8 String Lyra, 5th century B.C. replica
shell of sea-tortoise, wooden arms, leather stripes for tuning
length 61 cm, width 39 cm, depth of sound box 9 cm
cased in a handmade beech wooden box 67 x 50 x 13 cm
This is an instrument, which according to mythology, was invented by the god Hermes, son of Zeus and Maea. The lyra was the most popular instrument in ancient times. It was used to teach young people and it was admired in particular because it was the instrument most directly associated with the worship of the god Apollo.
It underwent several phases in the course of its development. The shell of the tortoise (both sea tortoise and land tortoise) was used as the sound box of the lyra. There were also references regarding shell replicas made of dug-up wood. The arms consisted of a pair of horns or tree branches usually in vertical or arched position.
The string holder is usually made of wood but string holders made of bronze are also known to have existed in the form of a “Π”, attached to the back of the shell.
private collection, Cyprus
Michalis GEORGIOU began his musical education at the age of 12 when he started clarinet lessons at Lemesos Municipal Music School.

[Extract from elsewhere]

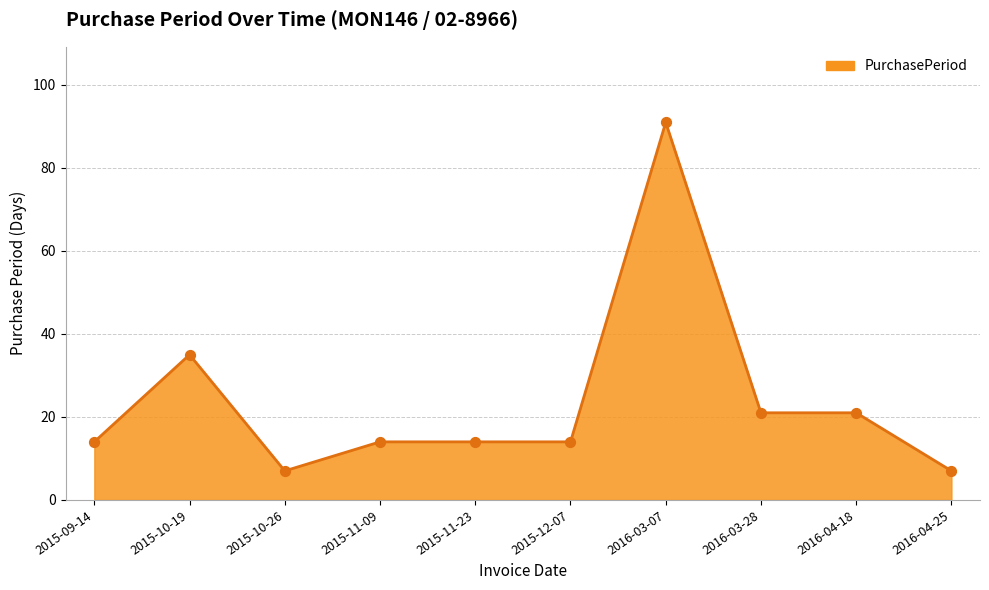

Which has a higher value, 2016-03-28 or 2016-04-25?

2016-03-28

In 1977 he followed a course in education at Athens University. In 1979 he received his diploma in clarinet performance from Trinity College of Music in London and was appointed to the post of music tutor in secondary schools in Cyprus, a position from which he retired in 2010.
In 2017 he teaches ancient Greek music and ancient Greek musical instruments in the University of Nicosia.
For the past thirty years he has been specialising in the research of ancient Greek music and reconstruction of ancient Greek musical instruments.
He has held two exhibitions with reconstructions of ancient Greek instruments and taught at a series of seminars and lectures in various Universities in Cyprus and abroad.
Articles by Michalis Georgiou can be found in various scientific journals. The Ministry of Education in Greece awarded him with an honorary diploma for all the work and dedication he put into creating a youth ensemble with ancient Greek musical instruments which was awarded the first gold medal of the Pan-Hellenic Music Competition for Secondary Schools.
In 2007 he received the “award of the ten Wise” in Athens for his contribution to the reconstruction of ancient Greek musical instruments and for his research on ancient Greek music.
In the year 2000 he founded the “Terpandros Ensemble of Ancient Greek Musical Instruments”. The main objectives of ” Terpandros ‘ are the study, revival and promotion of ancient Greek music and the creative use of the elements of antiquity, i.e. the reconstructed musical instruments and ancient music style for contemporary music composition and a longitudinal approach to Greek music from antiquity up to our days. To achieve these objectives, “Terpandros” gives lectures and seminars at universities and publishes articles in scientific journals. The main activity is concerts given in Cyprus and abroad.